START Available data

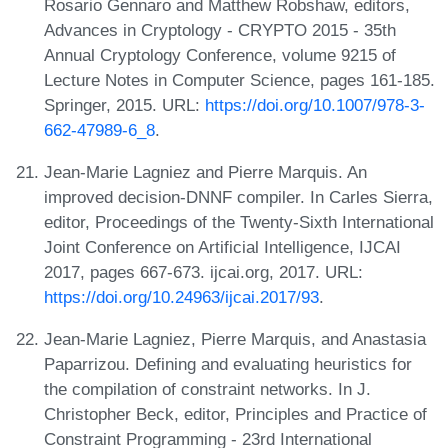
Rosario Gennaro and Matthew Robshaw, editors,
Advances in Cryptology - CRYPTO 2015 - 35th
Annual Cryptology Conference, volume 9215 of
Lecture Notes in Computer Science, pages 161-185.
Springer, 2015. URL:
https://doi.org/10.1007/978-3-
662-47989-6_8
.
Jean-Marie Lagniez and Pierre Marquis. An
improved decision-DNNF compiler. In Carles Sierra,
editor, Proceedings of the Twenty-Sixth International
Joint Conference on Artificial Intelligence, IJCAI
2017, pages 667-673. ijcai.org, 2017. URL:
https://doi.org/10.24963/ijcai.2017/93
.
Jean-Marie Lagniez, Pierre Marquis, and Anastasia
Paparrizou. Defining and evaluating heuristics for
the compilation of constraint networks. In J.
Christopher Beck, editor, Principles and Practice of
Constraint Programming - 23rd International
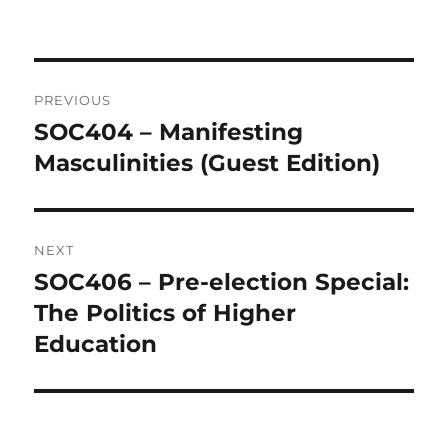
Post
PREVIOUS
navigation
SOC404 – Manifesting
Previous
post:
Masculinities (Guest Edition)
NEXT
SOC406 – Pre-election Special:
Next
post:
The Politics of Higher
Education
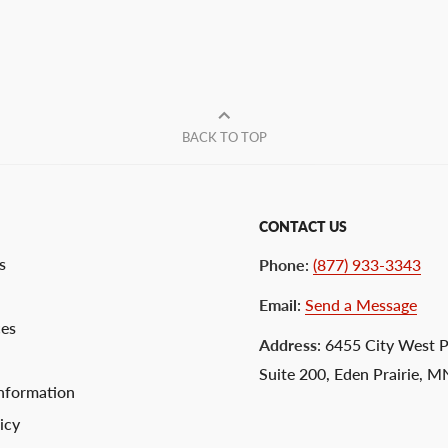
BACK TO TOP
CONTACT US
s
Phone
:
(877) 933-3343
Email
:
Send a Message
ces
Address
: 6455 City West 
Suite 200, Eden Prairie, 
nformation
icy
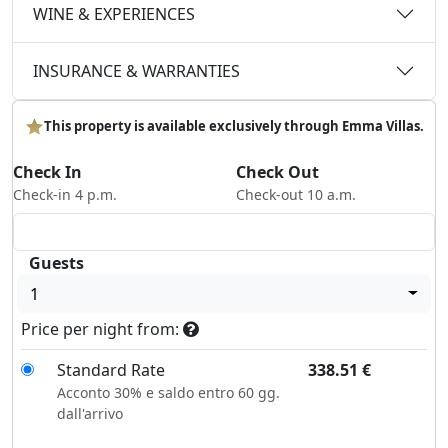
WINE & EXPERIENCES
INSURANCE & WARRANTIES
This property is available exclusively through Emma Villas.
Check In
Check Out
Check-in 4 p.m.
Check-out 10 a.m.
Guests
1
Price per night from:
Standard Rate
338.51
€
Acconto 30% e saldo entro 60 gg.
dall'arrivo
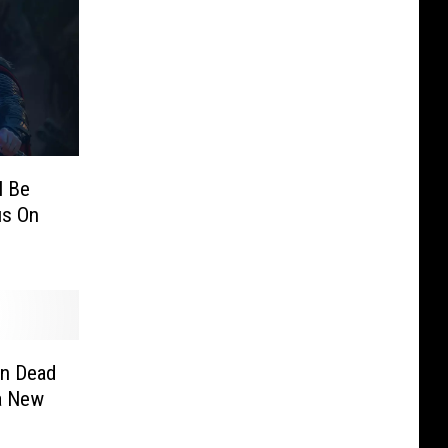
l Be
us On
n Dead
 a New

END Available data

▶ **About this exercise**: Which lines of the records above contain the word "pages"? Copy each of them.

▶ **Response to this task**:
Lecture Notes in Computer Science, pages 161-185.
2017, pages 667-673. ijcai.org, 2017. URL:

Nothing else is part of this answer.